Clergyman
Centurion, 1895–1921
Born 16 December 1852 in New York (Manhattan), New York
Died 10 November 1921 in New York (Manhattan), New York
Buried Saint Michael’s Cemetery, East Elmhurst, New York
Proposed by Arthur Brooks and George Haven Putnam
Elected 5 October 1895 at age forty-two
Archivist’s Note: Father of John P. Peters; brother of William R. Peters; father-in-law of John A. Church Jr.
Seconder of:
Century Memorial
It may be doubted if the members of the Century ever quite realized the remarkable qualities and remarkable achievements of John Punnett Peters. All of them knew the little man with the whimsical smile, the friendly manner, the black skull-cap and the low voice as the Rector of St. Michaels, interested in archaeology; probably few of them were aware how great a scholar and tireless an investigator they had been talking with at the Club’s dinner-table, or in a chair after adjournment of the annual meeting from which he was so rarely absent.

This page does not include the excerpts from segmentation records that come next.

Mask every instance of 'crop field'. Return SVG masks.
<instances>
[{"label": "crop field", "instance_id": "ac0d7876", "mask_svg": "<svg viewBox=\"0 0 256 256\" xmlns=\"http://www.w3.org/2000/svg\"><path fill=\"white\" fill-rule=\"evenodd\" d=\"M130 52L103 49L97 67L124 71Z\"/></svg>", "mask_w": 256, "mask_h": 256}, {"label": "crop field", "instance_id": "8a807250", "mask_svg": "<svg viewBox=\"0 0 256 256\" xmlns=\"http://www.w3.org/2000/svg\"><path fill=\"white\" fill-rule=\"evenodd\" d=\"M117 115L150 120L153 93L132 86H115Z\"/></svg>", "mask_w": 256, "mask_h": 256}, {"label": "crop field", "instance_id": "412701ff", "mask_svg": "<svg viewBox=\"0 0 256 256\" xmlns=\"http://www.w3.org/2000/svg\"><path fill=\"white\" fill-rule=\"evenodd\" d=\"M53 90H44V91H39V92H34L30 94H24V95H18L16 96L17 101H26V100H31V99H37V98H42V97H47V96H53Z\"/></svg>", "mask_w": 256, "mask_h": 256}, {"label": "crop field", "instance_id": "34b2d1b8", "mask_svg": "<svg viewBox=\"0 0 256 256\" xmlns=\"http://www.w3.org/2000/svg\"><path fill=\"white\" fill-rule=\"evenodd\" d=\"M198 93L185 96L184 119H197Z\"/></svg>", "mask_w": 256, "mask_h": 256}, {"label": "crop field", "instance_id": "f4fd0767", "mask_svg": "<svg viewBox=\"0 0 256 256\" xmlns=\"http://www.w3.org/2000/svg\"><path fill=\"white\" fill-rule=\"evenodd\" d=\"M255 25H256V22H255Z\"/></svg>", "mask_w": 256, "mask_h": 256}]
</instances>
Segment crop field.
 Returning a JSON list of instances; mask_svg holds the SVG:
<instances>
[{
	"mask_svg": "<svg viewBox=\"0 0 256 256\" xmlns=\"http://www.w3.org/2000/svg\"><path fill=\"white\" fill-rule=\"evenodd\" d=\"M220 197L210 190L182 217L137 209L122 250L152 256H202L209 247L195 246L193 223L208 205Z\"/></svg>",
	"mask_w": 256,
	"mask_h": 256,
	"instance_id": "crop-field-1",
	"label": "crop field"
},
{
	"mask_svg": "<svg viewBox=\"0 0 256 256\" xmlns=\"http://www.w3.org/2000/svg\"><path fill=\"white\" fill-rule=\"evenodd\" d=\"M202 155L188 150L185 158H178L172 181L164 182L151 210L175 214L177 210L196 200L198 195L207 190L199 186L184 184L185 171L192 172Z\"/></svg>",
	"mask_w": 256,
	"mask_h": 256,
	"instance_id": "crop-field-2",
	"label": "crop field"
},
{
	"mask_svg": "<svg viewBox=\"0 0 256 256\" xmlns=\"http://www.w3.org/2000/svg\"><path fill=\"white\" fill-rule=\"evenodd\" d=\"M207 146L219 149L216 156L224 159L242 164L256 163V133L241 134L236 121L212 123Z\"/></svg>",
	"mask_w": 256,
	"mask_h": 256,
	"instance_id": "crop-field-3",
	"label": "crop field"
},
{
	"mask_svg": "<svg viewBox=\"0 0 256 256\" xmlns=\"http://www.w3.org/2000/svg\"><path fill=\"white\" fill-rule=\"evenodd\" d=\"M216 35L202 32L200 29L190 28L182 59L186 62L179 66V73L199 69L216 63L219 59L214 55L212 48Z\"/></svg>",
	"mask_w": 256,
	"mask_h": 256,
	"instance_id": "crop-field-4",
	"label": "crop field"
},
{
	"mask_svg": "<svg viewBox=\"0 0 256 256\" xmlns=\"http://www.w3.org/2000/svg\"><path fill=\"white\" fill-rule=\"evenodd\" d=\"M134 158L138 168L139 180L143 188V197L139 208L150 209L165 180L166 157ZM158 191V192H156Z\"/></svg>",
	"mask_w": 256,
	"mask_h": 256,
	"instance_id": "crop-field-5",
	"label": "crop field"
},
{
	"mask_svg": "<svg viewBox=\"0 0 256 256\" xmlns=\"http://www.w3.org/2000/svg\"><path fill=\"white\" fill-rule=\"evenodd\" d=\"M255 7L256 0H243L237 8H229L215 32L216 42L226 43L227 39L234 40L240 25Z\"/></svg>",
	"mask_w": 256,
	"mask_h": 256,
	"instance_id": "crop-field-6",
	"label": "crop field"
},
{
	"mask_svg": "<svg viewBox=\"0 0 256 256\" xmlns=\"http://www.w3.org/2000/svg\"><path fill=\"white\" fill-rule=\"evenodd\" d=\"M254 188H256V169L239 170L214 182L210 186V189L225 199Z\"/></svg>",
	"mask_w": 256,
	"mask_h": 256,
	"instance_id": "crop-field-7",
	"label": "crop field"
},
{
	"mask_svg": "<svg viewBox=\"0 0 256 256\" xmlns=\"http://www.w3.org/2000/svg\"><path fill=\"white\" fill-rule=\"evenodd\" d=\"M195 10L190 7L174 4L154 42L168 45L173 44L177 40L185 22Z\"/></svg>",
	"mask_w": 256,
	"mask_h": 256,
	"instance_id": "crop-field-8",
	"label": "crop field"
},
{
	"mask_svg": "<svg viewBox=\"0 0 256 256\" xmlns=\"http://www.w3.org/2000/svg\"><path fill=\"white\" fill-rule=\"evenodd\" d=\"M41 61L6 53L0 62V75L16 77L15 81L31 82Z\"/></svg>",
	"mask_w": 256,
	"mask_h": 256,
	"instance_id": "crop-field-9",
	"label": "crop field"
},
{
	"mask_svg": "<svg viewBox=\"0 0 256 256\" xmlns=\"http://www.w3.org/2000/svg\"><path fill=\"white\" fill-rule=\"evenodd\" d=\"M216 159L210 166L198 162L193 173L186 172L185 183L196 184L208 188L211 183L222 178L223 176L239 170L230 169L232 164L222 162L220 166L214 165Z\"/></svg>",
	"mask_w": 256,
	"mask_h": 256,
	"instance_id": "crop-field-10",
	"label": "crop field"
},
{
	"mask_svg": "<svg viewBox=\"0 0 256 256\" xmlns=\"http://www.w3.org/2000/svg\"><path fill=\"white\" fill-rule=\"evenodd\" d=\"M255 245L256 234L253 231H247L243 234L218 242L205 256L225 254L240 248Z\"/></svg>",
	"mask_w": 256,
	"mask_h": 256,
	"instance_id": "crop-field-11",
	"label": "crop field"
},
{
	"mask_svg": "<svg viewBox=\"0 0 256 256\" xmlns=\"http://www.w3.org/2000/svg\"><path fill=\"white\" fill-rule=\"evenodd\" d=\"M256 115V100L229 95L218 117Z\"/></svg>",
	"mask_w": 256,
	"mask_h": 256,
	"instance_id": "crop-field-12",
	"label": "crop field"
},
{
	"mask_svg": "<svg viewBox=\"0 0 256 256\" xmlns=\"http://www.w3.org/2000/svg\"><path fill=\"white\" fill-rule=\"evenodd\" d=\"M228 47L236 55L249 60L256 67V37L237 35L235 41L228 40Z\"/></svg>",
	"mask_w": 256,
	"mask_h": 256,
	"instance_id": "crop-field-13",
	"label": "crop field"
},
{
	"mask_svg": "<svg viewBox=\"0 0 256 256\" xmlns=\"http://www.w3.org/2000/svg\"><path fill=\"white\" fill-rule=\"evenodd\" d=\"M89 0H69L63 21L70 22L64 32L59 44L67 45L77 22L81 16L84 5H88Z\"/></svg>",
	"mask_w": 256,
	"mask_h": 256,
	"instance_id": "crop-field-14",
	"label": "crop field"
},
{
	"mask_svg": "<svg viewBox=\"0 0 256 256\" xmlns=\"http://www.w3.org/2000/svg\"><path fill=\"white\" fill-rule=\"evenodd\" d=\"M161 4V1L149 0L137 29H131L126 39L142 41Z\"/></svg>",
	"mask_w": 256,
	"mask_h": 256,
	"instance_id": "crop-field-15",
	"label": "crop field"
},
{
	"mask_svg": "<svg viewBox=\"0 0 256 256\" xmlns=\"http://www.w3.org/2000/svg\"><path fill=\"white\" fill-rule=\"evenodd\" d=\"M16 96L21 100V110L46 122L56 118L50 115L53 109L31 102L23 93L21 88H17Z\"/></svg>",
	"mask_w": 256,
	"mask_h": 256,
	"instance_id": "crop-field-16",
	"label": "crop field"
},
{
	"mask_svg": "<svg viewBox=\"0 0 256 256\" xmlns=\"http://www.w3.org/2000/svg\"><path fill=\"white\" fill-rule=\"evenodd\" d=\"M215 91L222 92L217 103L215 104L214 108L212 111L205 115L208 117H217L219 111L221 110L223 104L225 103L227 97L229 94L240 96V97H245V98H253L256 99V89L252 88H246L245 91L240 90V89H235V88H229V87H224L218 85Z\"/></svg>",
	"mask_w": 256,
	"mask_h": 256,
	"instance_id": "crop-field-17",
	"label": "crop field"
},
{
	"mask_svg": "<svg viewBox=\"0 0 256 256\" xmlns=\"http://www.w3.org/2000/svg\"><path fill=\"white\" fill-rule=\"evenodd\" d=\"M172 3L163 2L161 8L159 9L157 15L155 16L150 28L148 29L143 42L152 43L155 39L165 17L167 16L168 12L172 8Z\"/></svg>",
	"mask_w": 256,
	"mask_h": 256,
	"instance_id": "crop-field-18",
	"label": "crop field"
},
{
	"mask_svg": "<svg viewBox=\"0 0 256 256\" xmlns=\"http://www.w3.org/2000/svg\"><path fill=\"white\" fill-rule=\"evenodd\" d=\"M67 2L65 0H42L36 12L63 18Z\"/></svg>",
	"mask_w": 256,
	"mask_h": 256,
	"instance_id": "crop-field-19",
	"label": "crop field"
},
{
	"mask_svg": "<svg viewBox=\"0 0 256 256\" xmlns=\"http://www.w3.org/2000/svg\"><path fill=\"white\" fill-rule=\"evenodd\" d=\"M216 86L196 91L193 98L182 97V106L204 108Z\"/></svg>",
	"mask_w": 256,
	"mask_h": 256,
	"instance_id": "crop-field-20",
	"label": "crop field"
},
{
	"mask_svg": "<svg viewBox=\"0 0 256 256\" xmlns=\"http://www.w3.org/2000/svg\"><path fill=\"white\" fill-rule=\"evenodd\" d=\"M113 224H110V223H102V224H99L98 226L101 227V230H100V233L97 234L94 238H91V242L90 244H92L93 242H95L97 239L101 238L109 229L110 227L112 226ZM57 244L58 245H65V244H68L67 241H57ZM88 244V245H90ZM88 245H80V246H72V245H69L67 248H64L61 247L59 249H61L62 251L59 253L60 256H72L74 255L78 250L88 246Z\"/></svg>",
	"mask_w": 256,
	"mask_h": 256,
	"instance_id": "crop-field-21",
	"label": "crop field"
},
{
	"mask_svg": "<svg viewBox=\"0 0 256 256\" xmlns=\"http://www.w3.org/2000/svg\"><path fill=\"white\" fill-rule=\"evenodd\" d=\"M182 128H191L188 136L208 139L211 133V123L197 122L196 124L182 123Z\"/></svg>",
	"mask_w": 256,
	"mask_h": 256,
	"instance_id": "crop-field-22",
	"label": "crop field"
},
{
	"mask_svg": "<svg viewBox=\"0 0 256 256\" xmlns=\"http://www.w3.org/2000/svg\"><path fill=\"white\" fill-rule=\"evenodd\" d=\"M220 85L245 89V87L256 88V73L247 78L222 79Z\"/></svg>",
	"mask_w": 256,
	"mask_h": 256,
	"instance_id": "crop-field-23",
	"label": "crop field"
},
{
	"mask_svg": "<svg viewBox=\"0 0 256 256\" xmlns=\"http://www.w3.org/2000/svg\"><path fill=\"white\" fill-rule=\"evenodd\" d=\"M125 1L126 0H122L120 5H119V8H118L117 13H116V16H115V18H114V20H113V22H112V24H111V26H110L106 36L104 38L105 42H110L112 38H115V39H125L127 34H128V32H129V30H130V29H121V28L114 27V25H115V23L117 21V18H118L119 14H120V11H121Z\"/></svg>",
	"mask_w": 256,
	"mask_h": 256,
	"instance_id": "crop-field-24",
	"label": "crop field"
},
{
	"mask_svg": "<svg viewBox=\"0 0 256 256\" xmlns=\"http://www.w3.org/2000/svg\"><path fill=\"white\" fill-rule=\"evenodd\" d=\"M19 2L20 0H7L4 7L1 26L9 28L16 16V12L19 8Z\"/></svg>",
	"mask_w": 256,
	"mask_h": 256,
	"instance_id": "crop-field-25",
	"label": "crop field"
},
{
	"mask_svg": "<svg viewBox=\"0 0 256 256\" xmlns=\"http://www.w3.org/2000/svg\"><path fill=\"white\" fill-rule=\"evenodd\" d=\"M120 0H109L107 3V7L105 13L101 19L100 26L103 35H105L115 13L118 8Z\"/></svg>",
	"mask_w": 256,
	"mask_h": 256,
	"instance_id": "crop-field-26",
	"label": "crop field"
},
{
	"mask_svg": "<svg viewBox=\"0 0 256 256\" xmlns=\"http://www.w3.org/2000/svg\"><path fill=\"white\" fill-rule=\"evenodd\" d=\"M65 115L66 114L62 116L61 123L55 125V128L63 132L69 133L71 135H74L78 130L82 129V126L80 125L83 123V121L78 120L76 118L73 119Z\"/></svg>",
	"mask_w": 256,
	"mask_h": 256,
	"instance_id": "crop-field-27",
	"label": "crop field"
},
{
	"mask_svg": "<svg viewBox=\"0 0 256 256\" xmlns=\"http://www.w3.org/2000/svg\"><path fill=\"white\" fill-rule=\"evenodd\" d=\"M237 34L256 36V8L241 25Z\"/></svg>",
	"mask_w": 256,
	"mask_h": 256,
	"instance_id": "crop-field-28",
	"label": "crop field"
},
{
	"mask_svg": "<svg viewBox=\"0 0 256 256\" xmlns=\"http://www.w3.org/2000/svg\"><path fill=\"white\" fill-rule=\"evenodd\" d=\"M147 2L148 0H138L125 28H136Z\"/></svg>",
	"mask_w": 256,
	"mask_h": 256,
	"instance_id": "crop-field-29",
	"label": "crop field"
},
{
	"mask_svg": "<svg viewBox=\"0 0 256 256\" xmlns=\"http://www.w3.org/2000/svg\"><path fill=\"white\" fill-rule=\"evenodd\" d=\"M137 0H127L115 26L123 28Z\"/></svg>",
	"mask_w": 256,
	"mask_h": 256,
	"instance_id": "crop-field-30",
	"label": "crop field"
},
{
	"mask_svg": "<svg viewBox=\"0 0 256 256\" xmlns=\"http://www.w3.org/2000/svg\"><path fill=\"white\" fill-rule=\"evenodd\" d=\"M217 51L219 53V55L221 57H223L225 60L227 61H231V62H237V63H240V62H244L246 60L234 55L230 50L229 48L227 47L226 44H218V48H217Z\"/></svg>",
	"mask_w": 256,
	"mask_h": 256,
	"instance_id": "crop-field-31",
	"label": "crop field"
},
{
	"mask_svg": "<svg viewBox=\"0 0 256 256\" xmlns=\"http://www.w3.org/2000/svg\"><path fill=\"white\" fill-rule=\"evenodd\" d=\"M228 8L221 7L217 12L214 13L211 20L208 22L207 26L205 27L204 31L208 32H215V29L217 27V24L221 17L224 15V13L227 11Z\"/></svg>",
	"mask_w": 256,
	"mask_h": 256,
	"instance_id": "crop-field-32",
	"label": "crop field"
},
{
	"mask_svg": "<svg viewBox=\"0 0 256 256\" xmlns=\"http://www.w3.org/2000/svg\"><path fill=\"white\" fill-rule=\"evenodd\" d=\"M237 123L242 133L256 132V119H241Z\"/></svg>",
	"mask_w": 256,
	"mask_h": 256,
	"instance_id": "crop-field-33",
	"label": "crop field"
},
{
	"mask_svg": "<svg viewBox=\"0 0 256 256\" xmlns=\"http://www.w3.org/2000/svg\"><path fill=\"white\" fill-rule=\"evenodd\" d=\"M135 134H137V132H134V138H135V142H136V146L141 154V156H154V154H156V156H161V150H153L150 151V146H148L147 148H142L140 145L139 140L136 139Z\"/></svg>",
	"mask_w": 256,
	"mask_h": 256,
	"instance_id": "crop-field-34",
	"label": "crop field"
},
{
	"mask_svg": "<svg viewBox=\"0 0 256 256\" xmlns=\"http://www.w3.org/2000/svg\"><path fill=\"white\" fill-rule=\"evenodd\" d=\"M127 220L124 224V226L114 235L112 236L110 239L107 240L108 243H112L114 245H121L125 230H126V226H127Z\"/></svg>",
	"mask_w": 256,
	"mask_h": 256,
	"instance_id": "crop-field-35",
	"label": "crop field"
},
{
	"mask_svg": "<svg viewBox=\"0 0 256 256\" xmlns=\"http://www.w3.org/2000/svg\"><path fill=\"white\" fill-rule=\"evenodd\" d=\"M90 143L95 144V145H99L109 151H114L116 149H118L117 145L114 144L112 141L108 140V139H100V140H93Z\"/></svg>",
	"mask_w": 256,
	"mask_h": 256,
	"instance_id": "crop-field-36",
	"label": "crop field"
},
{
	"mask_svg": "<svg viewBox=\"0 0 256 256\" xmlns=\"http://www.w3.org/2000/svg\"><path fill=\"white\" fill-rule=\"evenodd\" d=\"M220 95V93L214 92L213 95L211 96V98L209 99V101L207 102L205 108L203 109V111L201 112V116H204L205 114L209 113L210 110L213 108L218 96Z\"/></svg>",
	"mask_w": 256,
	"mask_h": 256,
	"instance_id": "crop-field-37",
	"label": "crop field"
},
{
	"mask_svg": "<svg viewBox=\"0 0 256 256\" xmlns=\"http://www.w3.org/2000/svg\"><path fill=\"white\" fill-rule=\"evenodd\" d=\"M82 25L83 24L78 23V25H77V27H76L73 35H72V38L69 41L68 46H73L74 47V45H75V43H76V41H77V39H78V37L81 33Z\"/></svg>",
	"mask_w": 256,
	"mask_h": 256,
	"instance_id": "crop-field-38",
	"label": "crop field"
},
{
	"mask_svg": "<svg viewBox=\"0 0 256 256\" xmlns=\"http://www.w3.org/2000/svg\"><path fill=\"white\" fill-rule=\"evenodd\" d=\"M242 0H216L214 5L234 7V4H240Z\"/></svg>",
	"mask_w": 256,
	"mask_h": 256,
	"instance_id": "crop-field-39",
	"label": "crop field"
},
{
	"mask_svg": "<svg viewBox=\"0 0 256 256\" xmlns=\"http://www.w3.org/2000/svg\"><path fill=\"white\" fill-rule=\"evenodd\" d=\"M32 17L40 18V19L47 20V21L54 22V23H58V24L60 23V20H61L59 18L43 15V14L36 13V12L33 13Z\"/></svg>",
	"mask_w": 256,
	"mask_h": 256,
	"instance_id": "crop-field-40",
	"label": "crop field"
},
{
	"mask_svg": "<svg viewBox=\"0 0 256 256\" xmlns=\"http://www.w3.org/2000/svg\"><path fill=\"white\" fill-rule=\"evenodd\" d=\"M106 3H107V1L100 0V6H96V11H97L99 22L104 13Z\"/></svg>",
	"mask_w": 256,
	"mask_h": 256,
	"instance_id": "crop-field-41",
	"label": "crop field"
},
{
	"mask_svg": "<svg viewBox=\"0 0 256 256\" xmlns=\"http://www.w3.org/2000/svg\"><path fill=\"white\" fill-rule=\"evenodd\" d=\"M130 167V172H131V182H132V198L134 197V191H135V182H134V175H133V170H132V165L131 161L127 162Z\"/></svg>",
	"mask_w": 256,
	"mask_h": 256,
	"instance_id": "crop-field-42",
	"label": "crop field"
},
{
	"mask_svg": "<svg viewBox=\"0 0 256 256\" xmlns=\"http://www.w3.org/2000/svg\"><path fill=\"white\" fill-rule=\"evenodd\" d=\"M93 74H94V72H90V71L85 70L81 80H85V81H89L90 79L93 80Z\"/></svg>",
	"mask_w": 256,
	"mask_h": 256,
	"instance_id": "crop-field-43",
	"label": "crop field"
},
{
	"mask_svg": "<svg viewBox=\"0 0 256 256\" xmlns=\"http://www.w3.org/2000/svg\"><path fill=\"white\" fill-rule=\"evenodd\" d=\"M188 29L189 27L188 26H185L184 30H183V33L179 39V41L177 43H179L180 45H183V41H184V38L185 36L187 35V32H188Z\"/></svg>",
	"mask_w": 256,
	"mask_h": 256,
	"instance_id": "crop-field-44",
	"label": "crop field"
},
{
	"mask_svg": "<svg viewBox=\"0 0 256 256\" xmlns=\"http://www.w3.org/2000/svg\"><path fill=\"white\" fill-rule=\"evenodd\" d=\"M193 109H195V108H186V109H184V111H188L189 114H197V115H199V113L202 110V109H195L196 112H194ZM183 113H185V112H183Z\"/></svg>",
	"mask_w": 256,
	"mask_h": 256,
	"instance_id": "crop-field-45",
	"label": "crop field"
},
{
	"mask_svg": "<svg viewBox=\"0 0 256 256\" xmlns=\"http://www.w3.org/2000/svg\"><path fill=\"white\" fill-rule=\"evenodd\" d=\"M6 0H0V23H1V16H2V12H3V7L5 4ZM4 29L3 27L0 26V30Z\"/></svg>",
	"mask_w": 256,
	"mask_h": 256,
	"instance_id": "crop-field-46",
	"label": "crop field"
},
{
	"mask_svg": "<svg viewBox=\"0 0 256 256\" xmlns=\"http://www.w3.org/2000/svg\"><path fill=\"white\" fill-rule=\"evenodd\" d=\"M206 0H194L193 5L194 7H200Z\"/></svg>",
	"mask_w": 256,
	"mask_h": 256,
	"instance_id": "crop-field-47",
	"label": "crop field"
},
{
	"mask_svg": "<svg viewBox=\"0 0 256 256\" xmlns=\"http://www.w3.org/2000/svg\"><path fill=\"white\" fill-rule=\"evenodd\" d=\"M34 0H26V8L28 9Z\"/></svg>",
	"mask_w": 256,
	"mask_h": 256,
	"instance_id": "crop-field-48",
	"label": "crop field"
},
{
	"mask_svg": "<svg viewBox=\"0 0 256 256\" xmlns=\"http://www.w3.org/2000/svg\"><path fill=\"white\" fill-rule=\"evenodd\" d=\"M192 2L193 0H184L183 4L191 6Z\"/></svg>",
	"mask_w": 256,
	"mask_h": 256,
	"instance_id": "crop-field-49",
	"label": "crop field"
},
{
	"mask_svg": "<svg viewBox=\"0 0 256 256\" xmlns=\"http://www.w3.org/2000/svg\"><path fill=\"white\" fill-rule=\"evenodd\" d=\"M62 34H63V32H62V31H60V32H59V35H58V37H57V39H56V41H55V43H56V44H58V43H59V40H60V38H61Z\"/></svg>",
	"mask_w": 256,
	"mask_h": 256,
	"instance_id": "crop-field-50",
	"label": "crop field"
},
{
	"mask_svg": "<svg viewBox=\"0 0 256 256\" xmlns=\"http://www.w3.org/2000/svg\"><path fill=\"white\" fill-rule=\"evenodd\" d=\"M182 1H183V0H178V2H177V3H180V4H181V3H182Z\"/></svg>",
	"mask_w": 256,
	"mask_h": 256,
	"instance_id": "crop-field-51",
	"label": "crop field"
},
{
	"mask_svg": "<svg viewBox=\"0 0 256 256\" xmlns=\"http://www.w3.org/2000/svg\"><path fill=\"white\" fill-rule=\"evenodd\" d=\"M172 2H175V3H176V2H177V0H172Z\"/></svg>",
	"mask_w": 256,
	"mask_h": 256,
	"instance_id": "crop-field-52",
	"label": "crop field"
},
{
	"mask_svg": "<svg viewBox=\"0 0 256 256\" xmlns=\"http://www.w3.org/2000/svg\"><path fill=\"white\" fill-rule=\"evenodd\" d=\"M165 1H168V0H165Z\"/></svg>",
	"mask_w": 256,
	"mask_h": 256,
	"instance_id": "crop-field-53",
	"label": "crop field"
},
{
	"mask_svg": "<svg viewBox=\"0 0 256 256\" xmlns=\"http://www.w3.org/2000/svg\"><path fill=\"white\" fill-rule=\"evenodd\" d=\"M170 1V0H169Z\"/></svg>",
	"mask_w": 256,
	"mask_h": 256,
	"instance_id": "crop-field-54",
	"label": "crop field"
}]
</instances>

As lately as 1919, when Dr. Peters was revisiting Palestine on the heels of the Great War, determined to complete his study of the actual background of the Psalms and Hebrew history, and when friends warned him not to push on further while the natives were in a state of exasperation over the Zionist intrusion, they did not know their man. “I told them no Bedouin would mistake me for a Zionist,” Dr. Peters used to say, smilingly, in telling the story, and certainly no roaming son of the desert would have discovered in his countenance the imprint of the Chosen Tribe. But Dr. Peters would equally have carried out his plan of investigation if he had been sure of the tribute of an Arab bullet.
This steadfastness in an uncommon purpose was the story of his life. Withdrawn from school because of shaken health, he pursued his studies privately with such diligence as to enter Yale at sixteen. At Yale, a not altogether usual distribution of activities made the young Peters member of the University football team and coxswain of the crew at the time when he was making his way to a Doctor of Philosophy degree in Sanskrit, Greek, Hebrew, Syriac, Arabic and Comparative Philology. Completing his Semitic studies by an intensive course at Berlin and Leipzig, Dr. Peters returned to New York at the age of thirty, one of the most accomplished Assyriologists of his time, and quietly resumed parochial work in his father’s church.
But the instinct of the scholar and investigator would not wait; in a very few years he was excavating at Nippur, where the Babylonian inscriptions presently unearthed by him carried documentary history two thousand years further back than any previously discovered records. How real a thing this organized community of four thousand years before the Christian era was to Dr. Peters, the people his mind could conjure up in its streets and temples, the military records, the religious legends in its library of clay, and how exact was his knowledge of the period, appeared in a strikingly interesting way when he confuted the pretended discoveries of Professor Hilprecht with the accumulated evidence and personal indignation of a controversialist denouncing a garbled version of the Versailles conference.
A life of just such achievement, in these days of diffused activities and desultory learning, is an interesting landmark. The fact that Dr. Peters was also a leader in community service at his parish house of St. Michael’s, that he studied and spoke on the problem of capital and labor, that he bore a part in every municipal reform campaign, served in 1903 as chairman of the Transit Reform Committee of One Hundred for regulation of the New York street car service, and took a hand as chairman of the Committee of Fourteen to suppress the Raines Law Hotel iniquities, shows the many-sidedness as well as the public spirit of the man himself. But these responsibilities never interfered with the purpose to which his inborn genius directed him, any more than they did with his cheerful social qualities. They went to show how far we have got from the day when to be a deeply-learned scholar was to be a recluse, when the investigator of ancient history lost sight of history in the making. But they also illustrate the fine sense of civic duty which marks the real New Yorker and which, in our confused municipal career, has always been the city’s safeguard.